TEXTO DA PÁGINA>
::::

Além de Julia, formaram a equipe que liderou a pesquisa a neurocientista Cláudia Figueiredo e as virologistas Andrea Da Poian e Iranaia Assunção-Miranda, todas da UFRJ. A primeira autora do artigo é Isis Nem de Oliveira Souza, aluna de doutorado sob a orientação de Julia na UFRJ. Também participaram do estudo cientistas da Universidade de São Paulo (USP) e da Universidade Federal de São Paulo (Unifesp). Todos os autores são brasileiros.
“O objetivo do nosso estudo é entender que consequências a epidemia que tivemos no Brasil poderá ter a longo praz, já que milhões de crianças foram expostas ao vírus durante a gestação, embora não tenham nascido com microcefalia”, explicou a pesquisadora.
Utilizando o novo modelo, os cientistas observaram que camundongos infectados logo após o nascimento apresentaram sintomas precoces e tardios da infecção, incluindo perda de peso – que não é recuperada na idade adulta -, déficit cognitivo e problemas persistentes na coordenação motora.
A memória e a sociabilidade dos camundongos adultos também foi afetada – algo que, segundo os autores do novo estudo, pode ter relação com observações feitas por outros cientistas de que a exposição ao vírus logo após o nascimento pode estar associada ao desenvolvimento futuro de autismo e esquizofrenia.
“A literatura científica mostra que a infecção por outros vírus, como o da gripe, tem associação com o desenvolvimento de doenças como o autismo e a esquizofrenia na adolescência. Esse impacto na memória e na sociabilidade dos camundongos indica que a zika também pode ter esse tipo de sequela”, afirmou Julia.
Os camundongos desenvolvidos pelos cientistas servem como um modelo para a infecção neonatal. Logo que nascem, os animais infectados com o vírus apresentam um desenvolvimento cerebral que passa por fases semelhantes ao do desenvolvimento do cérebro de uma criança.

::::

DADOS FORNECIDOS>

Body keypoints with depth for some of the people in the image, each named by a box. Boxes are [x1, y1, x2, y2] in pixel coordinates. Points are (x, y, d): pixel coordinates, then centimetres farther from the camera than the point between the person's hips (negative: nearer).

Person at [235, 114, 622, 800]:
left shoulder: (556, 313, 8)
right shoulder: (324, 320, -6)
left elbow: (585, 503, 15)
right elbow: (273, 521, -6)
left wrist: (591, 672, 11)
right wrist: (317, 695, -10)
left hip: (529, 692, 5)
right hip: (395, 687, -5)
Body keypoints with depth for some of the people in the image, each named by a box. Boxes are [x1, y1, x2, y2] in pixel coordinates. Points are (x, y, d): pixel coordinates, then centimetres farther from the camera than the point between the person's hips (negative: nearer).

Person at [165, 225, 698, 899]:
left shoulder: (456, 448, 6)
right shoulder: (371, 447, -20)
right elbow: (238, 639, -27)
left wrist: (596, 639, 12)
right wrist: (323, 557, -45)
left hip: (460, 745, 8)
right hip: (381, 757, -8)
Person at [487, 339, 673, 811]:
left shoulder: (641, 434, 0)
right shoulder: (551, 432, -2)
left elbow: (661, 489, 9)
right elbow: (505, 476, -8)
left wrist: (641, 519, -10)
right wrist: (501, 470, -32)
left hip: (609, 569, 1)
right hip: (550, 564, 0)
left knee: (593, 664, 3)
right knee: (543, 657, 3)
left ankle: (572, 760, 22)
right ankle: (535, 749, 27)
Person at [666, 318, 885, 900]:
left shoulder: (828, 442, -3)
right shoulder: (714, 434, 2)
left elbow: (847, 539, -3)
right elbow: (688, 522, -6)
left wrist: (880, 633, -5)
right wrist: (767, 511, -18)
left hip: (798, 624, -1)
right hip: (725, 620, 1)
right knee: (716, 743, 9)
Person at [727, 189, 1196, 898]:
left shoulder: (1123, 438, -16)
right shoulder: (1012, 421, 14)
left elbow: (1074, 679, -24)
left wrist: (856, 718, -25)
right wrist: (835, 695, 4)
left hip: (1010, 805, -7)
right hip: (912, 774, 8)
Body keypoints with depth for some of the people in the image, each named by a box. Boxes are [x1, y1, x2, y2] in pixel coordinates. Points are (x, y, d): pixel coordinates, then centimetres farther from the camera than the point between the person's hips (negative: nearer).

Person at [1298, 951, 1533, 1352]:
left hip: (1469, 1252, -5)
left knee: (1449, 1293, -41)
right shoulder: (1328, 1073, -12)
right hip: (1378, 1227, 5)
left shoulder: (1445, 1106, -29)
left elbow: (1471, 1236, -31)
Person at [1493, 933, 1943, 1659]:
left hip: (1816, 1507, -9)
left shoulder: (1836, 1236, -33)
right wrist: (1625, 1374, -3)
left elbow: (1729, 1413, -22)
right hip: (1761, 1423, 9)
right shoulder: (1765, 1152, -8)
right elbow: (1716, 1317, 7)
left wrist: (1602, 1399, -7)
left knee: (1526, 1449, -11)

::::

INSTRUÇÕES DA TAREFA>
Transcreva do texto sobre o estudo da zika tudo o que vai de "Além de Julia, formaram" até "explicou a pesquisadora.".

RESPOSTA>
Além de Julia, formaram a equipe que liderou a pesquisa a neurocientista Cláudia Figueiredo e as virologistas Andrea Da Poian e Iranaia Assunção-Miranda, todas da UFRJ. A primeira autora do artigo é Isis Nem de Oliveira Souza, aluna de doutorado sob a orientação de Julia na UFRJ. Também participaram do estudo cientistas da Universidade de São Paulo (USP) e da Universidade Federal de São Paulo (Unifesp). Todos os autores são brasileiros.
“O objetivo do nosso estudo é entender que consequências a epidemia que tivemos no Brasil poderá ter a longo praz, já que milhões de crianças foram expostas ao vírus durante a gestação, embora não tenham nascido com microcefalia”, explicou a pesquisadora.